There were so many great pearls of wisdom from the presenters that wouldn’t translate well in a blog so I am currently curating the information that I received that weekend to create a series of ‘cheat sheets’ that you can download here.

But lets get back to the Surf Ranch…

When I first caught a glimpse of the lake that the wave is generated in the scale blew my mind. It’s long, and the wave I saw being ridden by Australian womens surfer Tyler Wright was incredible. It was a thing of beauty. If you’d like to see the footage you can find it here.

I’m the kind of guy that will always prefer natural over man made.  As a Chiropractor I’m constantly looking for ways to harness nature to help my clients achieve their health goals so I’m well aware that nature knows best and sitting in the ocean staring at the horizon is one of life’s great pleasures, but I can honestly say that there is a place for the wave pool. It’s not a replacement for Pipeline, J-Bay or Bells but it does provide a unique spectacle for the fans and a unique opportunity for the athletes.

The surfer sits waiting for the wave by themselves but within earshot of the crowd. When the train that pushes the wave takes off there is approximately 8 seconds before the wave reaches them. I saw super experienced Joel Parkinson, the only man to score a perfect 20 twice in competition, trying not to hyperventilate while he waited for his first wave. There was a moment that I thought he may not make it. I could see his facial expression, his breath and his body language. Fans were calling out to him. He was genuinely pumped and nervous. He is human after all. It was so rad.

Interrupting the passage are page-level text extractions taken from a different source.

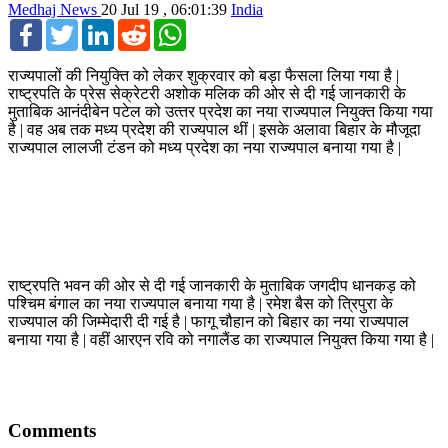
Medhaj News
20 Jul 19 , 06:01:39
India
Facebook
Twitter
LinkedIn
Reddit
WhatsApp
राज्‍यपालों की नियुक्ति को लेकर शुक्रवार को बड़ा फैसला लिया गया है |
राष्‍ट्रपति के प्रेस सेक्रेटरी अशोक मलिक की ओर से दी गई जानकारी के
मुताबिक आनंदीबेन पटेल को उत्‍तर प्रदेश का नया राज्‍यपाल नियुक्‍त किया गया
है | वह अब तक मध्‍य प्रदेश की राज्‍यपाल थीं | इसके अलावा बिहार के मौजूदा
राज्‍यपाल लालजी टंडन को मध्‍य प्रदेश का नया राज्‍यपाल बनाया गया है |
राष्‍ट्रपति भवन की ओर से दी गई जानकारी के मुताबिक जगदीप धानकड़ को
पश्चिम बंगाल का नया राज्‍यपाल बनाया गया है | रमेश बैस को त्रिपुरा के
राज्‍यपाल की जिम्‍मेदारी दी गई है | फागू चौहान को बिहार का नया राज्‍यपाल
बनाया गया है | वहीं आरएन रवि को नगालैंड का राज्‍यपाल नियुक्‍त किया गया है |
Comments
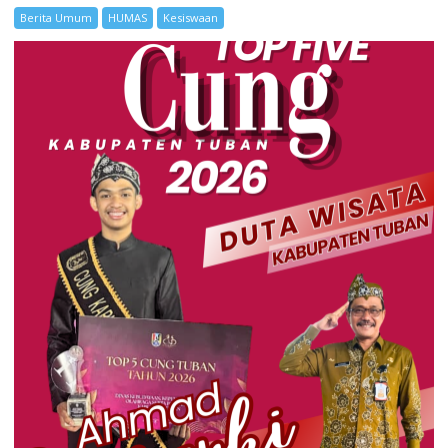
Berita Umum
HUMAS
Kesiswaan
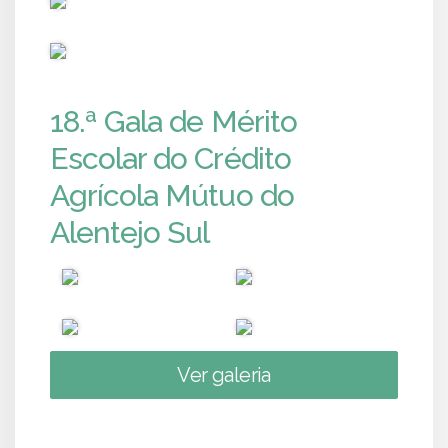
PUB
18.ª Gala de Mérito
Escolar do Crédito
Agrícola Mútuo do
Alentejo Sul
Ver galeria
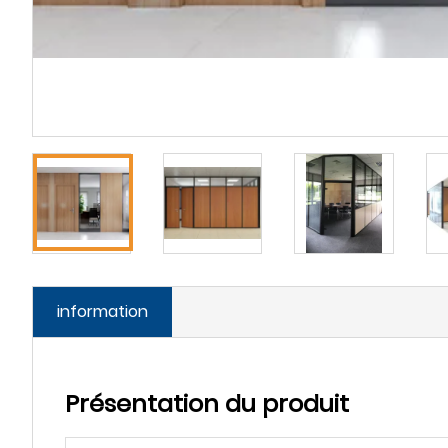
information
Présentation du produit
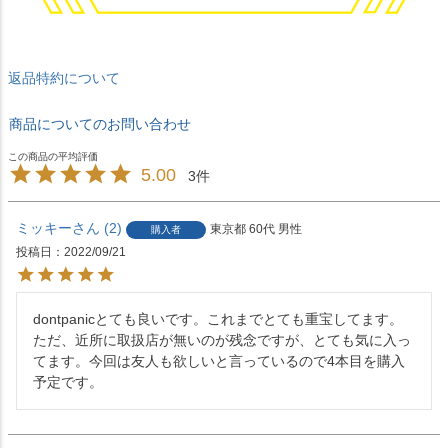
返品特約について
商品についてのお問い合わせ
5.00
3
ミッキー
2
東京都
60代
男性
購入者
投稿日
2022/09/21
dontpanicとても良いです。これまでとても重宝してます。
ただ、近所に取扱店が無いのが残念ですが、とても気に入っ
てます。今回は友人も欲しいと言っているので4本目を購入
予定です。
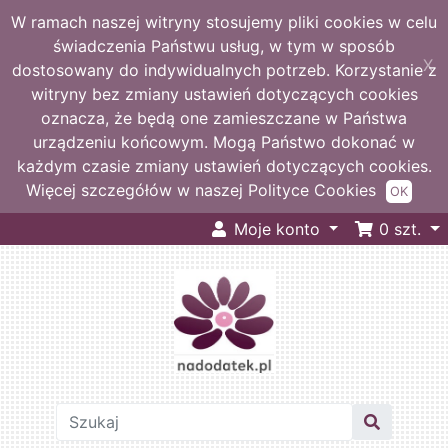
W ramach naszej witryny stosujemy pliki cookies w celu
świadczenia Państwu usług, w tym w sposób
X
dostosowany do indywidualnych potrzeb. Korzystanie z
witryny bez zmiany ustawień dotyczących cookies
oznacza, że będą one zamieszczane w Państwa
urządzeniu końcowym. Mogą Państwo dokonać w
każdym czasie zmiany ustawień dotyczących cookies.
Więcej szczegółów w naszej Polityce Cookies
OK
Moje konto
0
szt.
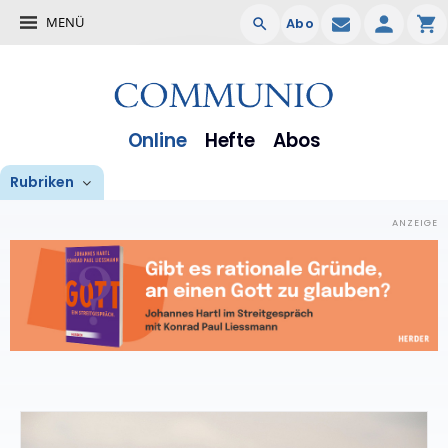
MENÜ
Abo
Online
Hefte
Abos
Rubriken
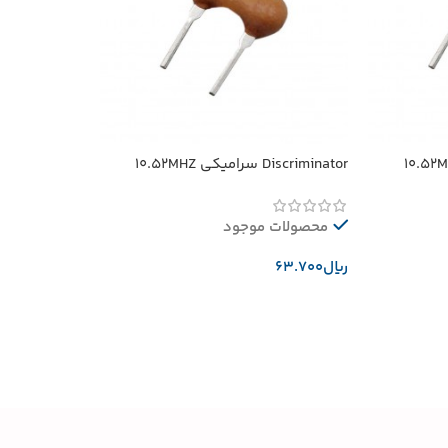
Discriminator سرامیکی 10.52MHZ
محصولات موجود
﷼
افزودن به سبد خرید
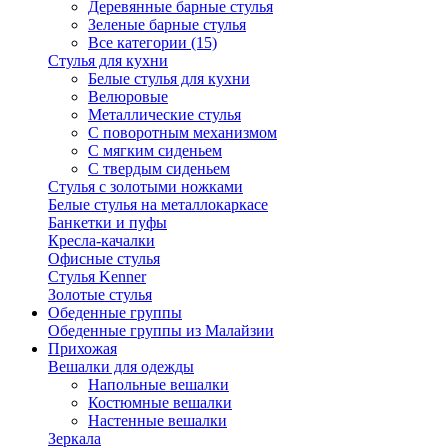
Деревянные барные стулья
Зеленые барные стулья
Все категории (15)
Стулья для кухни
Белые стулья для кухни
Велюровые
Металлические стулья
С поворотным механизмом
С мягким сиденьем
С твердым сиденьем
Стулья с золотыми ножками
Белые стулья на металлокаркасе
Банкетки и пуфы
Кресла-качалки
Офисные стулья
Стулья Kenner
Золотые стулья
Обеденные группы
Обеденные группы из Малайзии
Прихожая
Вешалки для одежды
Напольные вешалки
Костюмные вешалки
Настенные вешалки
Зеркала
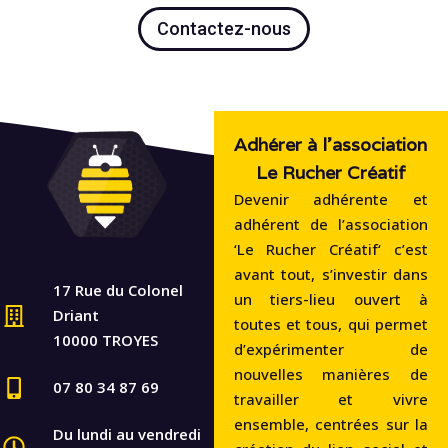
Contactez-nous
Adhérer à l'association
Le Rucher Créatif
Devenir adhérente et
adhérent de l’association
‘Le Rucher Créatif‘ c’est
avant tout, s’investir dans
17 Rue du Colonel
un tiers-lieu ouvert à
Driant
toutes et tous, qui permet
10000 TROYES
d’expérimenter de
nouvelles manières de
07 80 34 87 69
travailler et vivre
ensemble, centrées sur la
Du lundi au vendredi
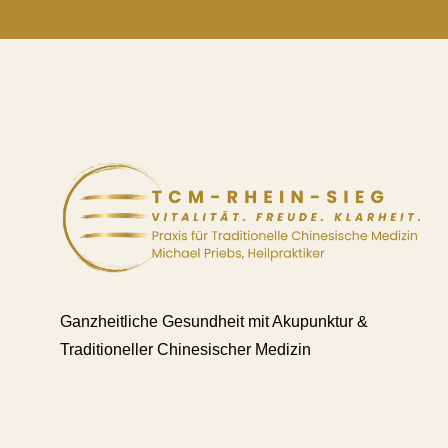
Ganzheitliche Gesundheit mit Akupunktur &
Traditioneller Chinesischer Medizin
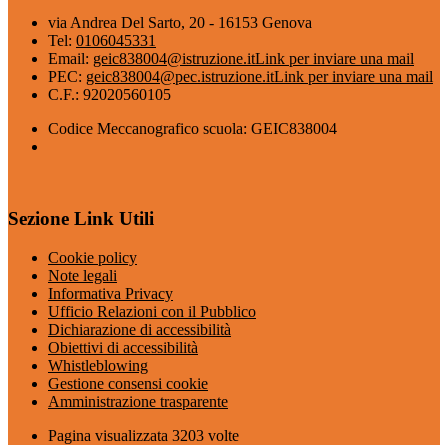
via Andrea Del Sarto, 20 - 16153 Genova
Tel:
0106045331
Email:
geic838004@istruzione.it
Link per inviare una mail
PEC:
geic838004@pec.istruzione.it
Link per inviare una mail
C.F.: 92020560105
Codice Meccanografico scuola: GEIC838004
Sezione Link Utili
Cookie policy
Note legali
Informativa Privacy
Ufficio Relazioni con il Pubblico
Dichiarazione di accessibilità
Obiettivi di accessibilità
Whistleblowing
Gestione consensi cookie
Amministrazione trasparente
Pagina visualizzata
3203
volte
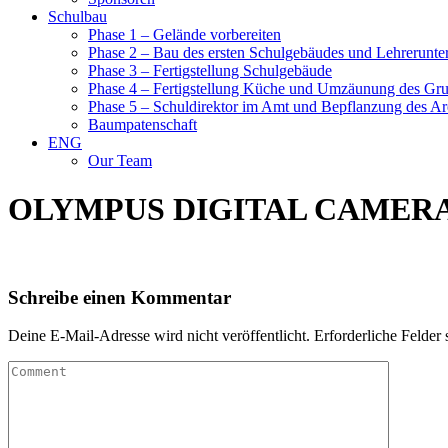
Schulbau
Phase 1 – Gelände vorbereiten
Phase 2 – Bau des ersten Schulgebäudes und Lehrerunte
Phase 3 – Fertigstellung Schulgebäude
Phase 4 – Fertigstellung Küche und Umzäunung des Gr
Phase 5 – Schuldirektor im Amt und Bepflanzung des Ar
Baumpatenschaft
ENG
Our Team
OLYMPUS DIGITAL CAMER
Schreibe einen Kommentar
Deine E-Mail-Adresse wird nicht veröffentlicht.
Erforderliche Felder 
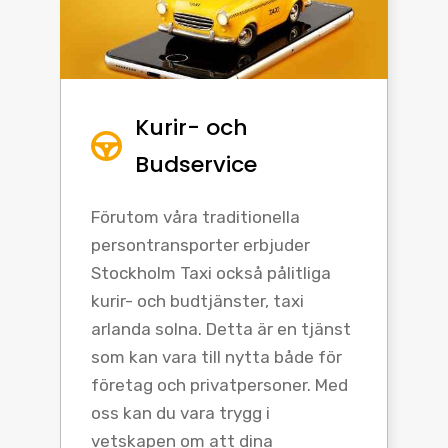
Kurir- och
Budservice
Förutom våra traditionella
persontransporter erbjuder
Stockholm Taxi också pålitliga
kurir- och budtjänster, taxi
arlanda solna. Detta är en tjänst
som kan vara till nytta både för
företag och privatpersoner. Med
oss kan du vara trygg i
vetskapen om att dina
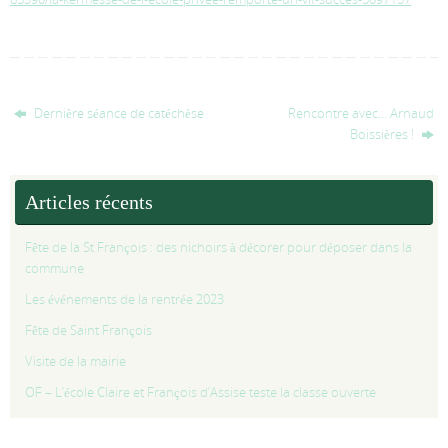
Dernière séance de catéchèse
Rencontre avec… Arnaud
Boissières !
Articles récents
Fête de la St François : des nichoirs à décorer pour déposer dans la
commune
Les événements de la rentrée 2023
Fête de Saint François
Visite de la mairie
OF – L’école Claire et François d’Assise teste la classe ouverte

The smaller, agile surfers seemed to do better on this wave. Felipe Toledo scored a perfect 10, and I think we’ll start to see more radical aerial manoeuvres developed for this type of event. It will reward the surfer who has the greatest movement capacity, the springy, balanced type so choose your fantasy team wisely for these events in the future.

Another area where I think the wave pool will be successful is for the people who attend the event. The activity happening away from the pool was great too. From merchandise and sponsor activations to live music and food there is a lot that can be developed to make the event really fun for everyone. It’s also predictable with only a slight technical glitch in the afternoon on the first day.

Dr Chris Prosser, one of my mentors was providing Chiropractic care to the athletes in between their heats. He was so busy I didn’t get a chance to see him. It may also be because I was lucky enough to be in the VIP area enjoying a refreshing beverage or two in the hot tub while watching the world’s best in action.

It’s here to stay.

There are plans in the pipeline for a KS wave pool on the Gold Coast and there are other companies building them in Australia and overseas.

So all in all it was a great spectacle, the traditionalists won’t like it but the wider audience being introduced to the sport that brings so much stoke to so many people can only be a good thing.